30 true things || 30 years
We’re running behind schedule this year, but as is my birthday tradition, here are 30 things I know to be true, right now:
My greatest gift in this life are the people who feel like home.
Big change often requires grieving what was - even when it’s the result of something good.
Faith should be more about love than rules.
Creativity for the sake of creativity is a beautiful thing.
Most meals I make will (still) involve at least one of the following: mushrooms, sweet potatoes, gnocchi, spinach, and/or brussels sprouts.
Your friends often see you more clearly than you see yourself, especially in moments of insecurity. “My friends have good taste and they like me,” is a great phrase to repeat when you find yourself in a spiral of anxiety.
I’ve found after over a year of consistent therapy, that having that rhythm of digging into feelings has left me feeling more tender, more prone to visible emotion and tears than I was before - and I’m oddly grateful for it.
There is power in a deep breath, a good latte, a hand-written note, and re-reading an old favorite book.
I’m unconvinced there are any moments with more “main character” energy than driving home in the sunshine on a Friday afternoon, windows down, belting out ABBA songs.
Reading another hundred books has me once again baffled by and grateful for how many books exist in the world.
Speaking of books, I read A Wrinkle In Time for the first time this year and I think it changed my life.
I never really understood until recently how much I would treasure the opportunity to love my friends’ kiddos and watch my friends parent.
Hope will find me, even when I don’t have the capacity to search for it.
Every workplace need a “spreadsheet girly.” I am that girly and proud of it.
Hold space in your life for people who enthusiastically hold space for you.
Trying new things (even when you think you’ll be bad at them) is a worthwhile endeavor.
I love when my people meet my people.
It’s harder to be sad when dancing in your kitchen making soup.

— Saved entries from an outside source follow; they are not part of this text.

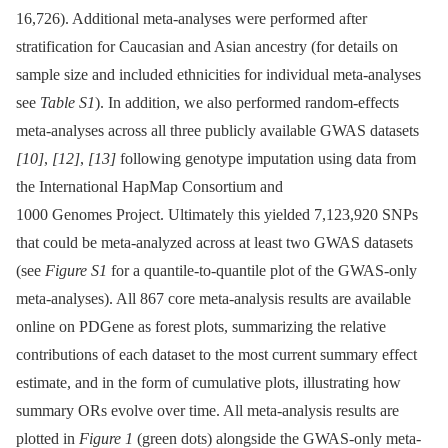
16,726). Additional meta-analyses were performed after
stratification for Caucasian and Asian ancestry (for details on
sample size and included ethnicities for individual meta-analyses
see
Table S1
). In addition, we also performed random-effects
meta-analyses across all three publicly available GWAS datasets
[10]
,
[12]
,
[13]
following genotype imputation using data from
the International HapMap Consortium and
1000 Genomes Project. Ultimately this yielded 7,123,920 SNPs
that could be meta-analyzed across at least two GWAS datasets
(see
Figure S1
for a quantile-to-quantile plot of the GWAS-only
meta-analyses). All 867 core meta-analysis results are available
online on PDGene as forest plots, summarizing the relative
contributions of each dataset to the most current summary effect
estimate, and in the form of cumulative plots, illustrating how
summary ORs evolve over time. All meta-analysis results are
plotted in
Figure 1
(green dots) alongside the GWAS-only meta-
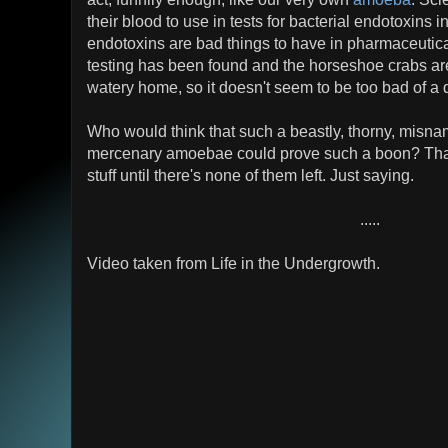
their blood to use in tests for bacterial endotoxins 
endotoxins are bad things to have in pharmaceutica
testing has been found and the horseshoe crabs are
watery home, so it doesn't seem to be too bad of a 
Who would think that such a beastly, thorny, misna
mercenary amoebae could prove such a boon? That's
stuff until there's none of them left. Just saying.
.....
Video taken from Life in the Undergrowth.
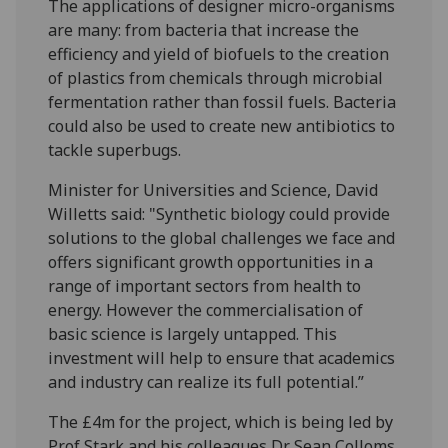
The applications of designer micro-organisms
are many: from bacteria that increase the
efficiency and yield of biofuels to the creation
of plastics from chemicals through microbial
fermentation rather than fossil fuels. Bacteria
could also be used to create new antibiotics to
tackle superbugs.
Minister for Universities and Science, David
Willetts said: "Synthetic biology could provide
solutions to the global challenges we face and
offers significant growth opportunities in a
range of important sectors from health to
energy. However the commercialisation of
basic science is largely untapped. This
investment will help to ensure that academics
and industry can realize its full potential.”
The £4m for the project, which is being led by
Prof Stark and his colleagues Dr Sean Colloms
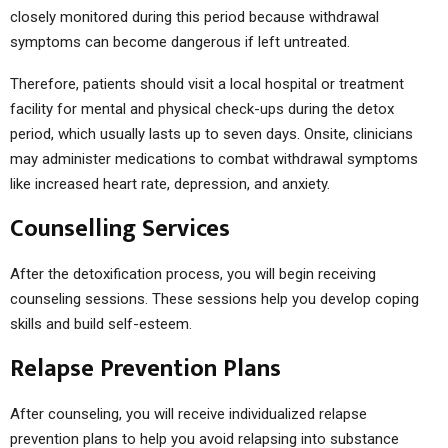
closely monitored during this period because withdrawal
symptoms can become dangerous if left untreated.
Therefore, patients should visit a local hospital or treatment
facility for mental and physical check-ups during the detox
period, which usually lasts up to seven days. Onsite, clinicians
may administer medications to combat withdrawal symptoms
like increased heart rate, depression, and anxiety.
Counselling Services
After the detoxification process, you will begin receiving
counseling sessions. These sessions help you develop coping
skills and build self-esteem.
Relapse Prevention Plans
After counseling, you will receive individualized relapse
prevention plans to help you avoid relapsing into substance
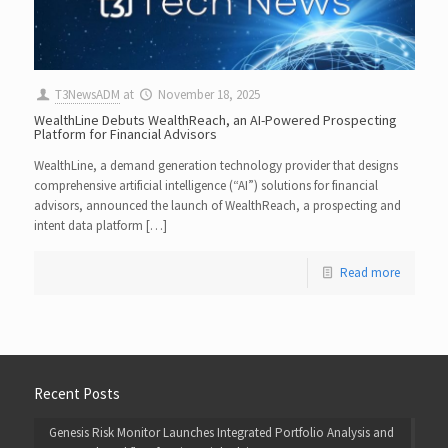
T3NewsADM
at
November 18, 2025
WealthLine Debuts WealthReach, an AI-Powered Prospecting
Platform for Financial Advisors
WealthLine, a demand generation technology provider that designs
comprehensive artificial intelligence (“AI”) solutions for financial
advisors, announced the launch of WealthReach, a prospecting and
intent data platform […]
Read more
Recent Posts
Genesis Risk Monitor Launches Integrated Portfolio Analysis and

Would recommend.
I feel most settled when I allow myself the freedom to call multiple places “home.”
Mountains in the distance feel like a visual weighted blanket - a beautiful reminder of how small I am in this world.
I still go to the airport/gym in almost exclusively skeleton t-shirts so that strangers don’t want to talk to me.
I have been, and always will be, obsessed with flowers. You will be hard-pressed to take a walk in warm weather without me stopping along the way to document them, and photos of them will often always take up the most storage space on my phone.
People cannot meet needs you have not communicated to them.
I am fully convinced that 75% of my anxieties would simply evaporate if everyone I love would share their location with me. I’m not trying to stalk you I’m just stressed okay? (the other 25% are existential and unavoidable)
There is a special place in heaven for employees who send line-cutters to the back of the line.
I have two folders on my phone for when I’m having a hard time:
One is called, “Babies & Puppies,” which consists entirely of photos of my friends’ children and/or pets who always make me smile
The other is called, “Nice moments,” which is just screenshots of nice things my friends have said.
Highly recommend both of these self-care tools.
Finding treasure in every person is (still) difficult, but (still) worth it.
The world still feels heavy and I find myself returning to these words often - check on your people.
I love complimenting strangers, even when it feels silly.
As always, I love you for reading this, whoever you are.